Transforming the civic landscape in Chicago
As an university institute, we seek to broaden and deepen the engagement of Chicago-area residents in public policy and community issues—particularly at the neighborhood, city, and county levels—through the use of dialogue and deliberative processes. A national and international dialogue and deliberation movement has been transforming democracy in cities around the world. And we aim to enhance this movement in Chicago.
Our explorations of this movement focus on conversations with practitioners in the field, including individuals and organizations who lead or facilitate dialogue and deliberative processes in Chicago. We have learned that practitioners are engaged in a wide range of activities, including community-building dialogues and explorations, deliberative decision-making processes with citizen participation, collaborative organizing and action, and conflict transformation. However, we have also discovered that these efforts in Chicago tend to be isolated, lack a common language, and yet have tremendous potential for collective, long-term impact. We strive to strengthen this potential.
IPCE supports events that facilitate public discourse on policy issues or the policy implications of university research. Events include public forums, dialogues, town hall meetings, and small conferences or workshops that are either open to the public or that target a specific audience, such as policy advocates; residents of a specific neighborhood; or a sub-population, such as seniors or youth.

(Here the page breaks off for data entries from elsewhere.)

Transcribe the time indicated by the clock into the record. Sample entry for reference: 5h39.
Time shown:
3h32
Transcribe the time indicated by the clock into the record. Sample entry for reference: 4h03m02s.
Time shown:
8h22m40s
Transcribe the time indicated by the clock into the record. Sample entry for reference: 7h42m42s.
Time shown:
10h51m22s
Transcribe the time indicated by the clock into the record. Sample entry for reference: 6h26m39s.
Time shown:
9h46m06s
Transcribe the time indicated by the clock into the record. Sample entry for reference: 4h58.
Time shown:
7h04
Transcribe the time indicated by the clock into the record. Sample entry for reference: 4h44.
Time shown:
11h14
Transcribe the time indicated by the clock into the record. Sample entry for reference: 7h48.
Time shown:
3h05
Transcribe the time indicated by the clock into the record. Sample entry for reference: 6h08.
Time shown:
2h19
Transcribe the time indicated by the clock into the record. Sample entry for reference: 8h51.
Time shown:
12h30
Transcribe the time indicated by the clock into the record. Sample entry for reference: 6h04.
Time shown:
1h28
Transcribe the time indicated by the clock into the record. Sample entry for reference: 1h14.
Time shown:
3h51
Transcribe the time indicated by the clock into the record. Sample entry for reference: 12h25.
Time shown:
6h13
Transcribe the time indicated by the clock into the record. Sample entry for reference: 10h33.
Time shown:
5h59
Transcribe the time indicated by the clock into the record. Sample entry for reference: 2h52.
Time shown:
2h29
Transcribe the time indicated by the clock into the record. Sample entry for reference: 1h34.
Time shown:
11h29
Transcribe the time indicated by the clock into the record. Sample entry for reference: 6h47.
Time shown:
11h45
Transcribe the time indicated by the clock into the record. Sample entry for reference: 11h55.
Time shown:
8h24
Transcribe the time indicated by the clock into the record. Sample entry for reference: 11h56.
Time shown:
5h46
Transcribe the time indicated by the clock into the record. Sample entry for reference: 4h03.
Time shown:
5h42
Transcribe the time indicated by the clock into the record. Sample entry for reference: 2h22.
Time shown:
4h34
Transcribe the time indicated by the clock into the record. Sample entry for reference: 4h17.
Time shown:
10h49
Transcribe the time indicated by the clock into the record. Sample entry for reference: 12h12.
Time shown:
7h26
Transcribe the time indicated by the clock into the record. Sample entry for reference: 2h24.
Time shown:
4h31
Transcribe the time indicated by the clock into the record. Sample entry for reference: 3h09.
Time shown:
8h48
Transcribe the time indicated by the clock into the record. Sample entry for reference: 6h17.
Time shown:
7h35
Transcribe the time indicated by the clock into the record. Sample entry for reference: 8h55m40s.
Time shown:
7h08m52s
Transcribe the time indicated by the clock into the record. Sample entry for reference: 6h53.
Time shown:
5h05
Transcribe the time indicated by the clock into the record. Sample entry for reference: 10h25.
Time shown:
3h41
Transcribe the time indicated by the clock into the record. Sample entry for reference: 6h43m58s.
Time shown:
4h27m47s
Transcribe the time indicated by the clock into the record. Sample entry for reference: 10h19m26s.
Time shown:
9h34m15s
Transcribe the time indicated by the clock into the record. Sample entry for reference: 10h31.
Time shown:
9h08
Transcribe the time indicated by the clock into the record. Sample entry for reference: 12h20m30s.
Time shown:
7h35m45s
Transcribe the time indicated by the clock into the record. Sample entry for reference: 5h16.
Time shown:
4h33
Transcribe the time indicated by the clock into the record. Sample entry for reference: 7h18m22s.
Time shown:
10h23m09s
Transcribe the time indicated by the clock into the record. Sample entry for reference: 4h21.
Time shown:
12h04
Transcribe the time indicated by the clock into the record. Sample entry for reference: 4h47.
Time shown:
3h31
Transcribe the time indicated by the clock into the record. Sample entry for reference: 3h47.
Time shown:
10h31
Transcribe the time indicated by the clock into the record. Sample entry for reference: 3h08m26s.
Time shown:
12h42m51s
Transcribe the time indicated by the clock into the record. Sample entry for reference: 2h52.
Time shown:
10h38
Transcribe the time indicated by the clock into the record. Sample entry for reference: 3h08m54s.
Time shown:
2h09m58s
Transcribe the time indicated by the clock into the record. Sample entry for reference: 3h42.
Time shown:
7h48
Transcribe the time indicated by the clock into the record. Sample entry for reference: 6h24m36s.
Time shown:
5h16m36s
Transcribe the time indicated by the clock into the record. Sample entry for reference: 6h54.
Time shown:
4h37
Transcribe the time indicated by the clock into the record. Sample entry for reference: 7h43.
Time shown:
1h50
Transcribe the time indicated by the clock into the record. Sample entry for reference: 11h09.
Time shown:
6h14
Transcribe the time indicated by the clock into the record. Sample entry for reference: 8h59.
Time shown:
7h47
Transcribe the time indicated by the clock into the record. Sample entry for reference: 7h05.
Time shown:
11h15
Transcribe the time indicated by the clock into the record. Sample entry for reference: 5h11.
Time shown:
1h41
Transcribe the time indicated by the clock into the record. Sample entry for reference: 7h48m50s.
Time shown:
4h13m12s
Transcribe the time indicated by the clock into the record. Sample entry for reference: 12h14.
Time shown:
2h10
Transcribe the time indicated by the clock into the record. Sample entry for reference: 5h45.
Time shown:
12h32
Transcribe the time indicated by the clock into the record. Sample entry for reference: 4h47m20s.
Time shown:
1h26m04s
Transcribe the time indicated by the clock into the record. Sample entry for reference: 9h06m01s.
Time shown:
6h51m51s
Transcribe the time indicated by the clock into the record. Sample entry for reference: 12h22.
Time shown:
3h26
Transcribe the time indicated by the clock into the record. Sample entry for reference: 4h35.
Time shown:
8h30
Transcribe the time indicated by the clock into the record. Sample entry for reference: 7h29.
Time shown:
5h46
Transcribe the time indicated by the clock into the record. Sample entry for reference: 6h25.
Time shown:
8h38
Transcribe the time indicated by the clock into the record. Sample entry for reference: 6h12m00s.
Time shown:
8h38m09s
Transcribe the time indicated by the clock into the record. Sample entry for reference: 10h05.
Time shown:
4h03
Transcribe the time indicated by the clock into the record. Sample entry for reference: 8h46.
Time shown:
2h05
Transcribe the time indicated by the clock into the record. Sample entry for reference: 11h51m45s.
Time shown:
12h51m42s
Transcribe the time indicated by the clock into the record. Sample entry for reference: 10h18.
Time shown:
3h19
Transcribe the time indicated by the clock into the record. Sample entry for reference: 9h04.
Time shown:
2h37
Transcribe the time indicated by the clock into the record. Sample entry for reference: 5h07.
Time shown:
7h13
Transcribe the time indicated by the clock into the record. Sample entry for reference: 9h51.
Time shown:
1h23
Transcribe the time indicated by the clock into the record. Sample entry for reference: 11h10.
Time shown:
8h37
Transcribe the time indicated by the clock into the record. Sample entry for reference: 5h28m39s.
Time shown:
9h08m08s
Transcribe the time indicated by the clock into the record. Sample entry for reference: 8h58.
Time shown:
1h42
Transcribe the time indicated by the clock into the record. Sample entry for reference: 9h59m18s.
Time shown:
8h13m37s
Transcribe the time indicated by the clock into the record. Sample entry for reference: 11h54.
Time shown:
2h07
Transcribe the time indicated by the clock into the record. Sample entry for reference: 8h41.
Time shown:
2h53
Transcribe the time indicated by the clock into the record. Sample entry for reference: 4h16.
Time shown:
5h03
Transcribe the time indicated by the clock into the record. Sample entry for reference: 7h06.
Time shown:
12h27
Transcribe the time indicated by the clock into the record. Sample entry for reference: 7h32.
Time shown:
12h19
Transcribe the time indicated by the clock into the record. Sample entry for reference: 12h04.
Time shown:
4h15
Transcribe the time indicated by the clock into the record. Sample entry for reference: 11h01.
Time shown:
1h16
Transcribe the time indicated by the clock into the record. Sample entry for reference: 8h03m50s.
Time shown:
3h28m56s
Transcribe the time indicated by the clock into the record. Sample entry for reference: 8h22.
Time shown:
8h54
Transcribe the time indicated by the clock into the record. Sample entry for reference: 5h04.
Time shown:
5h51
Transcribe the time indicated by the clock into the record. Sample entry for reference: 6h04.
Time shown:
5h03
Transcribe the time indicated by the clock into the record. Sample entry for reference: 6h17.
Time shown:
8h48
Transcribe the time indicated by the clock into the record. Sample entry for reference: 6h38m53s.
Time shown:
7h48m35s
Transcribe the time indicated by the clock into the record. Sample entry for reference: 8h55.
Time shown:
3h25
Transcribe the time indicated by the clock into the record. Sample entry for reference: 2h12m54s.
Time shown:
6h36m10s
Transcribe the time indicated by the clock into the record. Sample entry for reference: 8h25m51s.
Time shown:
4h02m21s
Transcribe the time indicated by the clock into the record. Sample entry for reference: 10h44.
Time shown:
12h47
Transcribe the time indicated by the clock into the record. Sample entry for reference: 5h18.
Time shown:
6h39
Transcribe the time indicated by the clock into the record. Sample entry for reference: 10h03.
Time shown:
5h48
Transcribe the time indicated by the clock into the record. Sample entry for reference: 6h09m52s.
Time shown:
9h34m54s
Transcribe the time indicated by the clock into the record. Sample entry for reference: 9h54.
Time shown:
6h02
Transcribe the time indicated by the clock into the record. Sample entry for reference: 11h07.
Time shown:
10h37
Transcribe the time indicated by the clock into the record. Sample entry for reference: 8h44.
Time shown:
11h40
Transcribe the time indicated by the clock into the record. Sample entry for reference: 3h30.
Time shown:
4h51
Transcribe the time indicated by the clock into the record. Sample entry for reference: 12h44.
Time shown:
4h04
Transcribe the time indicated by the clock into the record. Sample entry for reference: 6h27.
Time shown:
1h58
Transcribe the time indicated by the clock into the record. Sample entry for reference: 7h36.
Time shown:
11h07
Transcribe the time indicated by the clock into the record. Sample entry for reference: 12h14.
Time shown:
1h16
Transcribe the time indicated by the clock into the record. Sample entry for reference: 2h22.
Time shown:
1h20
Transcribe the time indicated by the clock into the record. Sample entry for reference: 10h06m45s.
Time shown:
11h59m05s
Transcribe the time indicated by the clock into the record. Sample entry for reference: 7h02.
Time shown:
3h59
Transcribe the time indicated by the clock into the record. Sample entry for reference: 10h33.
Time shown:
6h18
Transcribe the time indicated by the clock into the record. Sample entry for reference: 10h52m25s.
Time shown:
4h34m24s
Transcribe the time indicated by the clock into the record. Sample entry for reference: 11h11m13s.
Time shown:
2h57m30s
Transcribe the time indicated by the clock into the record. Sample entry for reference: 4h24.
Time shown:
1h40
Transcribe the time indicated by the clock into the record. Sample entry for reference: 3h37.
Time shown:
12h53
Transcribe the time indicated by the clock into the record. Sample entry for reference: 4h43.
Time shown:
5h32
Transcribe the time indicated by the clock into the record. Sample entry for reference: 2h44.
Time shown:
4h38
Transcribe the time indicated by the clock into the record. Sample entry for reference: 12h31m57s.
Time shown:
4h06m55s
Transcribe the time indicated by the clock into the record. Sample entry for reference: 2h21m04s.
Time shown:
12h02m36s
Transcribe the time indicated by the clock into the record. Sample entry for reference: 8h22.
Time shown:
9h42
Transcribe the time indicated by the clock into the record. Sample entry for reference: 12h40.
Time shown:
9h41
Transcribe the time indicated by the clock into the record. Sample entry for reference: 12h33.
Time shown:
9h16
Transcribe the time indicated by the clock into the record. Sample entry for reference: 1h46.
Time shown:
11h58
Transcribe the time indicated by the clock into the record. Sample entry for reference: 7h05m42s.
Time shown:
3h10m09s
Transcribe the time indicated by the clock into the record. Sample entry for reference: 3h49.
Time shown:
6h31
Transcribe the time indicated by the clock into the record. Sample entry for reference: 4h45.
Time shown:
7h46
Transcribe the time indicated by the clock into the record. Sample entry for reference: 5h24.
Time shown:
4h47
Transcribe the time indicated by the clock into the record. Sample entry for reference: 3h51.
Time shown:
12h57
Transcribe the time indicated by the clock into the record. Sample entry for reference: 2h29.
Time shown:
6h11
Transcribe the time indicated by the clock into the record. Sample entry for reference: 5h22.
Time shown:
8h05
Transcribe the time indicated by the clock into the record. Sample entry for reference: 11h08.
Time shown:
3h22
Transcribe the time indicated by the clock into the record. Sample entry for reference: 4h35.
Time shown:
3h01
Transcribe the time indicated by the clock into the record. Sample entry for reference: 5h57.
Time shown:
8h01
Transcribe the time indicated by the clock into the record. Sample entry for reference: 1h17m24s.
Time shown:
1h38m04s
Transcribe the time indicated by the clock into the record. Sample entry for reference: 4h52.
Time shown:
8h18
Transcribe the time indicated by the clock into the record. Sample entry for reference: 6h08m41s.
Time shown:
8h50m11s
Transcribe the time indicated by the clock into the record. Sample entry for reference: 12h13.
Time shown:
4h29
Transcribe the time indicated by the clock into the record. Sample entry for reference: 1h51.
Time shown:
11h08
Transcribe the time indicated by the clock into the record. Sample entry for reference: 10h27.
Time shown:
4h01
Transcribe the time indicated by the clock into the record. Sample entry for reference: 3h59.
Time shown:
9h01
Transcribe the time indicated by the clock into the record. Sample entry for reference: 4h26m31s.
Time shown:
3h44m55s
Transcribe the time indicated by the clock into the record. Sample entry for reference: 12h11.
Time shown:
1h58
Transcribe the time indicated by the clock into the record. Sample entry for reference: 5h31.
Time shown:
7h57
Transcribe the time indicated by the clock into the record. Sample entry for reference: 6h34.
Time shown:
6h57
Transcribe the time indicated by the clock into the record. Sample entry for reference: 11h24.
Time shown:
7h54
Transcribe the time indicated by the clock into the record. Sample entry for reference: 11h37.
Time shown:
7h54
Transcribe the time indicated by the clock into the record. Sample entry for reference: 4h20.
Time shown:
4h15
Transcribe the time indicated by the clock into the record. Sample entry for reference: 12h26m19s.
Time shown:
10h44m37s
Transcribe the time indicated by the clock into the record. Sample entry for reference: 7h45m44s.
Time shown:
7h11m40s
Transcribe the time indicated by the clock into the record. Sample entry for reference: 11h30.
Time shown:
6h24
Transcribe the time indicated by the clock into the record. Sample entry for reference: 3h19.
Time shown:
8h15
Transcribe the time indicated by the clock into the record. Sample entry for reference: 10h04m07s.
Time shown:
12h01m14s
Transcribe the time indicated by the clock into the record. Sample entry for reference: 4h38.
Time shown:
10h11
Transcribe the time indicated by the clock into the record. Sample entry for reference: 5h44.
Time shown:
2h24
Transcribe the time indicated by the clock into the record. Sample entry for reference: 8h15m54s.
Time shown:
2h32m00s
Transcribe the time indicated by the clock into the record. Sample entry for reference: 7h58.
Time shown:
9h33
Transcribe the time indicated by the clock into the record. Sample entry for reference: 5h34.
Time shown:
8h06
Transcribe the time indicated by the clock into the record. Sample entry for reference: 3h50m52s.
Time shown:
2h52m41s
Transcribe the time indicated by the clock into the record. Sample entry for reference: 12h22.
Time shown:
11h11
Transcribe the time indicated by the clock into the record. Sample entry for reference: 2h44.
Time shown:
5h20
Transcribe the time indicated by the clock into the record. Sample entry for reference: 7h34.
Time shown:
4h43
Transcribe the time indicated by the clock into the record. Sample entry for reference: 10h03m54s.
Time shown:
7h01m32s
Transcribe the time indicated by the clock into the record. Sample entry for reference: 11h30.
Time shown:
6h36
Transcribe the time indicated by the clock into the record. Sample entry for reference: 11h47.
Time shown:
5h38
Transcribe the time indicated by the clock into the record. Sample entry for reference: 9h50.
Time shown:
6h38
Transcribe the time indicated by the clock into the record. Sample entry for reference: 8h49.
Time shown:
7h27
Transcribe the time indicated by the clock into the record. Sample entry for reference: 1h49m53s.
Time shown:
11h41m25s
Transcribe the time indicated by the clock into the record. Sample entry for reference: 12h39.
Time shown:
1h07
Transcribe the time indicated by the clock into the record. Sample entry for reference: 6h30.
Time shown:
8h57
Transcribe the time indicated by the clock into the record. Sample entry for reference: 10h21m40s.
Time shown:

IPCE also designs and leads dialogue and deliberation processes in partnership with communities and other institutions. We utilize methods that fall into categories defined by the National Coalition for Dialogue and Deliberation. Those engagement streams are: exploration, conflict transformation, decision making and collaborative action.
The National Coalition for Dialogue and Deliberation, on methods for engagement:
Dialogue and deliberation are dynamic processes which can be empathy-enhancing, relationship-changing, problem-solving, action-planning, organization-developing, community-building, conflict-resolving, skill developing, prejudice reducing, consciousness-raising, and more! The various models and methods that are used in our field often emphasize, strive for and obtain different outcomes.
The methods of engagement are featured below:
Encouraging productive community reflection, which may lead to innovative solutions
This method of engagement is best used when a group or community is muddled by a specific issue. It focuses on listening, openness, and fostering a respectful space to share values.
Resolving conflicts and improving inter-group relations
Conflict Transformation is centered on building trust and sharing personal stories and is important when the relationships among a group or community are poor or not established.
Improving public knowledge and influencing public decisions
This method focuses on naming and framing issues, considering options and opinions, and brainstorming solutions. Decision Making is best employed when providing suggestions to governing bodies.
Empowering groups to find solutions for complex problems
Collaborative Action can span multiple communities or entities and uses dialogue and deliberation to generate ideas for community action.
This engagement framework was developed by NCDD.
This engagement framework was developed by the National Coalition for Dialogue and Deliberation.
Discourse Fund Awards
Each year when funds are available IPCE allots discourse awards for faculty and research center staff to design events that facilitate public discourse on policy issues or the policy implications of university research, such as town halls, public discussions, and workshops.